Electrólisis percutánea intratisular (EPI)
La EPI se usa sobre todo en tendinopatías que llevan tiempo dando guerra. La aguja se guía con ecografía hasta la zona concreta del tendón y se aplica allí una corriente, con la idea de estimular al cuerpo a reparar ese tejido. Es más específica que la punción seca, y también más exigente: sin una valoración previa en condiciones no tiene ningún sentido pincharle a nadie. Cuando la propongo, va siempre dentro de un plan más amplio, porque una aguja no arregla lo que causó el problema. Si la carga, el gesto o la manera de entrenar siguen igual, el tendón vuelve a quejarse.
Neuromodulación percutánea
Se parece a la punción seca, con la diferencia de que la aguja va conectada a un equipo de electroestimulación y se coloca cerca de un nervio. Suena más aparatoso de lo que es. Se plantea sobre todo en cuadros que llevan tiempo instalados y en los que cuesta que un músculo vuelva a activarse bien. Como con el resto, no es magia ni sirve para todo: es una herramienta más, útil en algunos casos concretos y prescindible en muchos otros.
De moda no es lo mismo que mejor
Que estas técnicas estén de moda no las convierte en mejores. Buena parte del interés viene de la promesa implícita de ir más rápido, y ahí conviene bajar un poco las expectativas: la aguja puede ayudar en un momento dado, pero lo que sostiene una recuperación sigue siendo lo de siempre —una valoración bien hecha, trabajo manual, ejercicio adaptado y entender qué te está pasando—. Lo otro que importa es quién sostiene la aguja. Son técnicas que requieren formación específica más allá del grado, y no todo el mundo que las ofrece la tiene. Preguntar por esa formación antes de dejarse pinchar me parece de lo más razonable, aquí o en cualquier otra consulta.

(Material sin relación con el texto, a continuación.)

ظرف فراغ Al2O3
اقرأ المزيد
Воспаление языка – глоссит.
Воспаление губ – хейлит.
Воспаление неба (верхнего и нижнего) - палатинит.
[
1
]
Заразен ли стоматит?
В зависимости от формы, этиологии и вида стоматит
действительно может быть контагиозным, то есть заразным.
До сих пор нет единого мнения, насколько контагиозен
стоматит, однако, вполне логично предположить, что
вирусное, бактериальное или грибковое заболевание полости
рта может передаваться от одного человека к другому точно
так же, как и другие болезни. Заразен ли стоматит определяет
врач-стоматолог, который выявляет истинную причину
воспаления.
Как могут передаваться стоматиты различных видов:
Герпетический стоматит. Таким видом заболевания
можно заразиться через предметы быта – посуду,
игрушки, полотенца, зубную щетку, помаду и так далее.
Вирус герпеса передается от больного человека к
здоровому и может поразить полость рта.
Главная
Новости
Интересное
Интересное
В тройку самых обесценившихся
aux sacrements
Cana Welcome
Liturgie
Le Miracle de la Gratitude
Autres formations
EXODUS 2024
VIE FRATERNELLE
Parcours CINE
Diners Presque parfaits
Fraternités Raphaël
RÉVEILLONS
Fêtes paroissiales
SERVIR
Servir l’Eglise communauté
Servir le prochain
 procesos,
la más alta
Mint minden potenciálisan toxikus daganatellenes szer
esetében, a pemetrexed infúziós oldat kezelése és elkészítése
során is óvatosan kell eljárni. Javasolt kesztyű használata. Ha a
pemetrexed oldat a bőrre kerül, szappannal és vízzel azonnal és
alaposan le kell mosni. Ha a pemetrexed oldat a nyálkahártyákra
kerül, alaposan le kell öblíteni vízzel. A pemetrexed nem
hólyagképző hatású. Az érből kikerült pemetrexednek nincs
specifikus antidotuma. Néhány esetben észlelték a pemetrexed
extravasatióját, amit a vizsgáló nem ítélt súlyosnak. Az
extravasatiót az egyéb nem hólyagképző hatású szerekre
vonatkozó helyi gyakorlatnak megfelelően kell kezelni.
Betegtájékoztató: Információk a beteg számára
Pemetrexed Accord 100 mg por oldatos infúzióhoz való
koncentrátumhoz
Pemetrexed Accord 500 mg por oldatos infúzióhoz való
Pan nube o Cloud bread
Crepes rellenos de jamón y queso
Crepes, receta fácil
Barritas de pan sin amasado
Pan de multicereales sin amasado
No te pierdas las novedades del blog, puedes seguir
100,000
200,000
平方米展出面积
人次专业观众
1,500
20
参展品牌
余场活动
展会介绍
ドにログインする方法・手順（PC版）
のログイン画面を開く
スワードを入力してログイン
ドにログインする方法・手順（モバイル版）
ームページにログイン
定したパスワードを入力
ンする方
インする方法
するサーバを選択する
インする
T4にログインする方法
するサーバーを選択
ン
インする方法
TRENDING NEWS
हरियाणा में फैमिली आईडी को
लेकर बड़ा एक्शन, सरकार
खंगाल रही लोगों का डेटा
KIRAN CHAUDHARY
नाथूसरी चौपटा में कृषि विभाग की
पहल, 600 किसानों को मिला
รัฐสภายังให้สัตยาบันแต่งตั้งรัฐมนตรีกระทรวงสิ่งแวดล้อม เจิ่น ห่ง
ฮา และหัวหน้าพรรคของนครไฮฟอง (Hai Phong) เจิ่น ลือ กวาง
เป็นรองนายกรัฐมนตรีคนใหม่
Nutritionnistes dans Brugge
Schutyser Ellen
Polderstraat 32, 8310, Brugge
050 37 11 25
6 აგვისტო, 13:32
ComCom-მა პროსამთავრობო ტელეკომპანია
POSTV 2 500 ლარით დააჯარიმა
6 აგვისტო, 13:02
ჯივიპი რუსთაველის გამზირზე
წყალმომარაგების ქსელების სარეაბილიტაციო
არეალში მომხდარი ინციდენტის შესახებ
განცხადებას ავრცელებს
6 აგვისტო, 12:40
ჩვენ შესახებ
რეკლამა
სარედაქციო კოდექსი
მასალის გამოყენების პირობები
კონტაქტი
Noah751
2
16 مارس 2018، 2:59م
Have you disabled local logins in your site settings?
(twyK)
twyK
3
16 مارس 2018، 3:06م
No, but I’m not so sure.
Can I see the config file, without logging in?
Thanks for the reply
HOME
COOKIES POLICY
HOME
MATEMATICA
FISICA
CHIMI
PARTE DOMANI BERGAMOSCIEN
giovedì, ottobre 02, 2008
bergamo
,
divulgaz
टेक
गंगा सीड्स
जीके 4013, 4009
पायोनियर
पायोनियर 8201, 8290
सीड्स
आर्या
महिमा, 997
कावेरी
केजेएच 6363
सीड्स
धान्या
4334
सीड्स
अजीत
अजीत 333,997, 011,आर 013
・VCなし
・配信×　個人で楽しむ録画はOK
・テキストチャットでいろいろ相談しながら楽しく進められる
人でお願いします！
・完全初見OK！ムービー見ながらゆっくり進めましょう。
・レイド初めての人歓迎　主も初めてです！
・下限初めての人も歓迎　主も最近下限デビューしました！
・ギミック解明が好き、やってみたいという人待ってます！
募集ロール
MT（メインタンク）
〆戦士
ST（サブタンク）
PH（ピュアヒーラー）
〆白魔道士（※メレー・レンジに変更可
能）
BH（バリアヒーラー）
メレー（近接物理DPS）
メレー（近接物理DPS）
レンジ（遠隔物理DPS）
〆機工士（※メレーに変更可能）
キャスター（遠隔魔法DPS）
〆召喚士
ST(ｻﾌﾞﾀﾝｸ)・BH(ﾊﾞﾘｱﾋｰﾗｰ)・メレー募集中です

En la consulta trabajo con estas técnicas cuando el caso lo pide, te explico antes qué implica y qué cabe esperar, y si creo que no te aportan nada te lo digo igual de claro. Preferiría que nadie viniera pidiendo una técnica concreta, sino contando qué le pasa; a partir de ahí ya veremos si la aguja tiene algo que decir o si el camino es otro.